## TEXT SHOWN
========================

Until recently, variable life separate accounts were not permitted under the federal securities laws to invest in the same underlying mutual fund as variable annuity separate accounts. Accordingly, (redacted) and (redacted) were established as separate mutual funds, although they have corresponding portfolios and the investment objectives and policies are the same for corresponding portfolios of both (redacted). Because a single mutual fund may now serve as the underlying investment medium for both variable annuity and variable life separate accounts, the Boards of Directors of (redacted) have deemed it advisable for reasons of cost-efficient management to merge (redacted) into (redacted). Subject to shareholder approval of the merger and to the conditions stated in the merger agreement, including the grant of exemptive relief by the Securities and Exchange Commission, (redacted) would acquire all of the assets of (redacted) in exchange for the issuance of (redacted) shares to the shareholders of (redacted) and (redacted) assumption of the liabilities of (redacted).

The exchange will be at the respective net asset values of the corresponding portfolios, and values under variable annuity and variable life contracts will not be affected by the merger.

We have little doubt that the parties and the proposed transaction meet the size thresholds established in Section 7A(a) of the Hart-Scott-Rodino Act, 15 U.S.C. 18a(a), and that absent an exemption the transaction would be subject to the Acts premerger notification requirements. In our view, however, the rules promulgated under the Act exempt this transaction, and we are writing to request the Staffs confirmation of our interpretation of the rules.

========================

## EXTRACTED MATERIAL
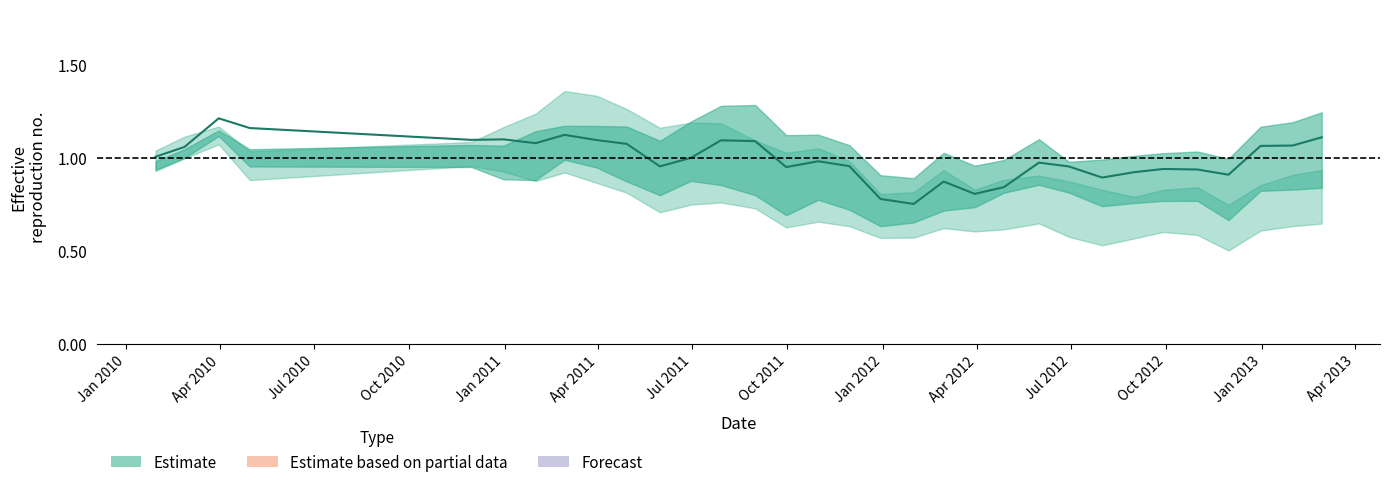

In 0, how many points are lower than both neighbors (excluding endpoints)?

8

========================

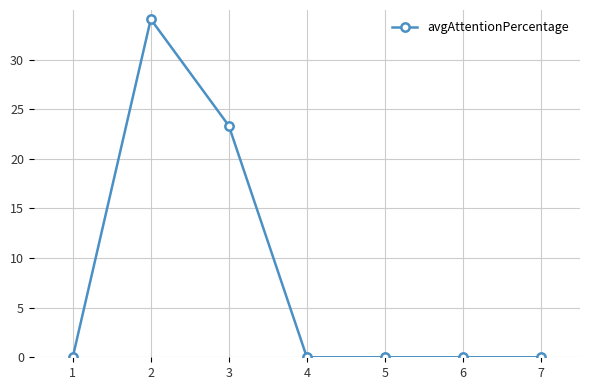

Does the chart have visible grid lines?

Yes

========================

## EXERCISES TO COMPLETE
**A)** Repeat the part of the fund merger letter starting with "The exchange will" and going on through "of the rules.".
**B)** In the fund merger letter, at what values will the exchange of shares take place?
**C)** Finish out the next part of the fund merger letter, picking up after its final sentence.

## ANSWERS PROVIDED
**A)**
The exchange will be at the respective net asset values of the corresponding portfolios, and values under variable annuity and variable life contracts will not be affected by the merger.

We have little doubt that the parties and the proposed transaction meet the size thresholds established in Section 7A(a) of the Hart-Scott-Rodino Act, 15 U.S.C. 18a(a), and that absent an exemption the transaction would be subject to the Acts premerger notification requirements. In our view, however, the rules promulgated under the Act exempt this transaction, and we are writing to request the Staffs confirmation of our interpretation of the rules.

**B)** The exchange will be at the respective net asset values of the corresponding portfolios.

**C)**
The applicable exemptive provision is contained in 16 C.F.R. 802.30, which exempts intraperson transactions. The rule says in part:

An acquisition ... in which, by reason of holdings of voting securities, the acquiring and
acquired persons are ... the same person, shall be exempt from the requirements of the act.

The rules define the term person as an ultimate parent entity and all entities which it controls directly or indirectly. 16 C.F.R. 801.1(a)(1). (Redacted) are the sole legal owners of (redacted) voting securities. (Redacted) and the Separate Accounts, which are in turn Separate Accounts of a wholly-owned subsidiary of (redacted) and of a wholly-owned subsidiary of that subsidiary, are the sole legal owners of (redacted) voting securities. We note that the first example of an exempt transaction that accompanies section 802.30 is that of the corporation which merges its two wholly owned subsidiaries. While our situation is not wholly analogous to that described in the example, both are similar in that pre-existing ownership or control by a parent entity of both the acquiring and acquired parties removes the possibility that the merger could have anti-competitive effects.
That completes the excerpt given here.